++++ SEITENTEXT

Trotzdem

*Post enthält Werbung - das Schnittmuster wurde mir frei zur Verfügung gestellt*

Jeans selbst zu nähen ist aufwendig. Das ist nun einmal so - wie bei allen komplexeren und technisch komplizierteren Schnitten. Die hüpfen nicht mal eben von der Nadel. 

Jeans selbst zu nähen ist auch nicht günstig. Guter Jeansstoff, der nicht nach einmal Tragen total ausgeleiert ist, nicht nach Chemie stinkt und keine hohen Kunststoffanteile hat, kann pro laufendem Meter mehr als so manche fertige Billigjeans kosten. 

Jeans zu kaufen geht dagegen so schnell und einfach. Und kostet oft auch so verd... wenig Geld. Deutlich weniger als Material- und Zeitverbrauch meinerseits nüchtern gerechnet kosten würden.

Trotzdem gibt es für mich viele Gründe, Hosen und gerade auch Jeans selbst zu nähen, sei es die Selbstbestimmung des Stils, die Optimierung der Passform, eine Reihe sozio-ökologischer Aspekte, der Gegenpol zum fast-sewing oder einfach die Freude an der Gestaltung. 

Jeans-Nähen ist für mich letztlich Zufriedenheit, die sich im Gegensatz zu Kaufkleidung jedesmal einstellt, wenn ich eine meiner selbstgenähten Hosen aus dem Schrank nehme - weil ich weiß, wie viel Energie ich hineingesteckt habe, jede Naht kenne und mich über das Ergebnis freue, das so geworden ist, wie ich es wollte. 

Diese Jeans hier ist eine "Jeans #sewclassic" von Hilli Hiltrud. Aus Bio-Jeansstoff, genäht unter fragwürdigen Arbeitsbedingungen (nachts unter starkem Einfluss von Alkaloiden wie Koffein und Theobromin), definitiv slow-sewing (es waren mehrere Nächte mit noch mehr Kaffee/Tee und Schokolade), und ganz sicher im Glücksindex ganz oben angesiedelt (was weder am Glück in der Tasse noch am zartschmelzenden Genuss auf der Zunge liegt).

++++++++
++++ EINTRÄGE

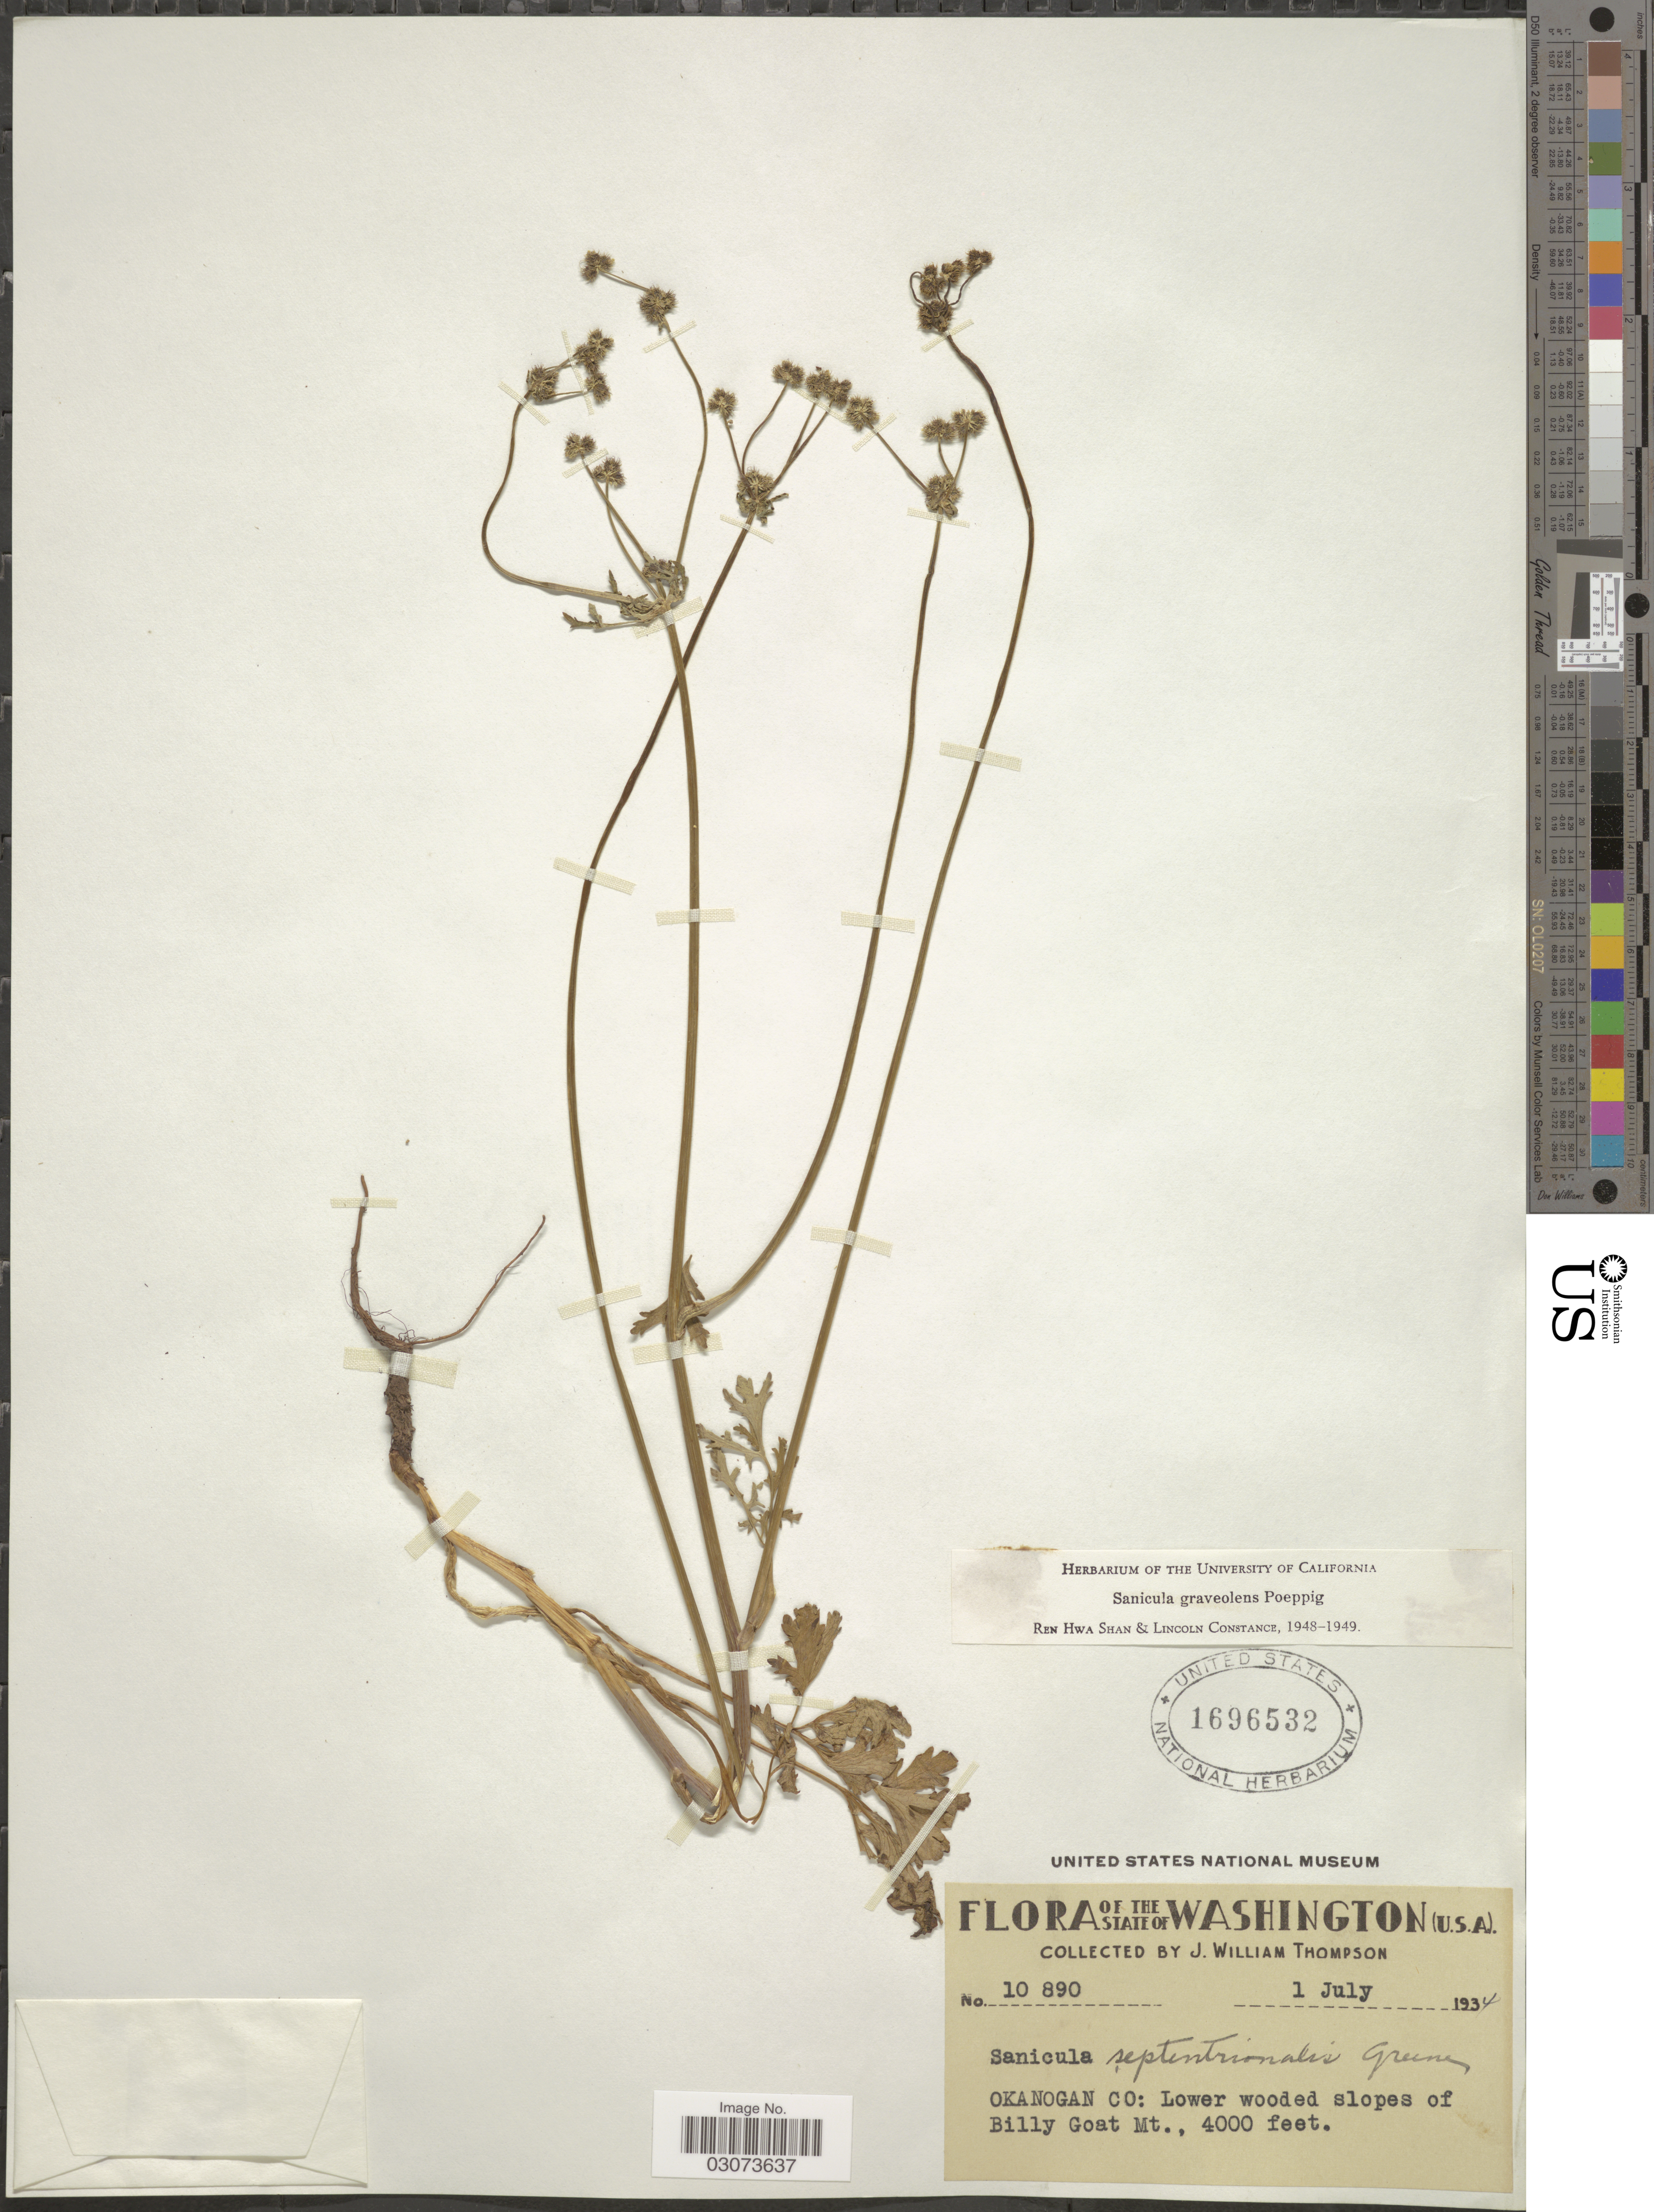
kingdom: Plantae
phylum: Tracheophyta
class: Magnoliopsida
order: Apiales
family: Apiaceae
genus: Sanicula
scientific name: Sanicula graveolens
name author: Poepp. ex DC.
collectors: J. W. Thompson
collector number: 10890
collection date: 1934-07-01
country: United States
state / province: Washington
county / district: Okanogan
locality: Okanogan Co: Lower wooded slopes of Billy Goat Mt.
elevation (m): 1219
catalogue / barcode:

++++++++

**AUFGABE 1:** Schreibe aus dem Text über das Jeansnähen ab: Beginne bei den Worten „Jeans selbst zu nähen ist auch“ und höre nach „gerechnet kosten würden.“ auf.
**AUFGABE 2:** Welche Gründe, Hosen selbst zu nähen, zählt der Text über das Jeansnähen in dem Satz auf, der mit „Trotzdem gibt es für mich“ beginnt? Nenne alle.
Das Material hat keinen Bezug zum Text über das Jeansnähen.

**VOLLSTÄNDIGE LÖSUNG 1:**
Jeans selbst zu nähen ist auch nicht günstig. Guter Jeansstoff, der nicht nach einmal Tragen total ausgeleiert ist, nicht nach Chemie stinkt und keine hohen Kunststoffanteile hat, kann pro laufendem Meter mehr als so manche fertige Billigjeans kosten. 

Jeans zu kaufen geht dagegen so schnell und einfach. Und kostet oft auch so verd... wenig Geld. Deutlich weniger als Material- und Zeitverbrauch meinerseits nüchtern gerechnet kosten würden.

**VOLLSTÄNDIGE LÖSUNG 2:**
- die Selbstbestimmung des Stils
- die Optimierung der Passform
- eine Reihe sozio-ökologischer Aspekte
- der Gegenpol zum fast-sewing
- die Freude an der Gestaltung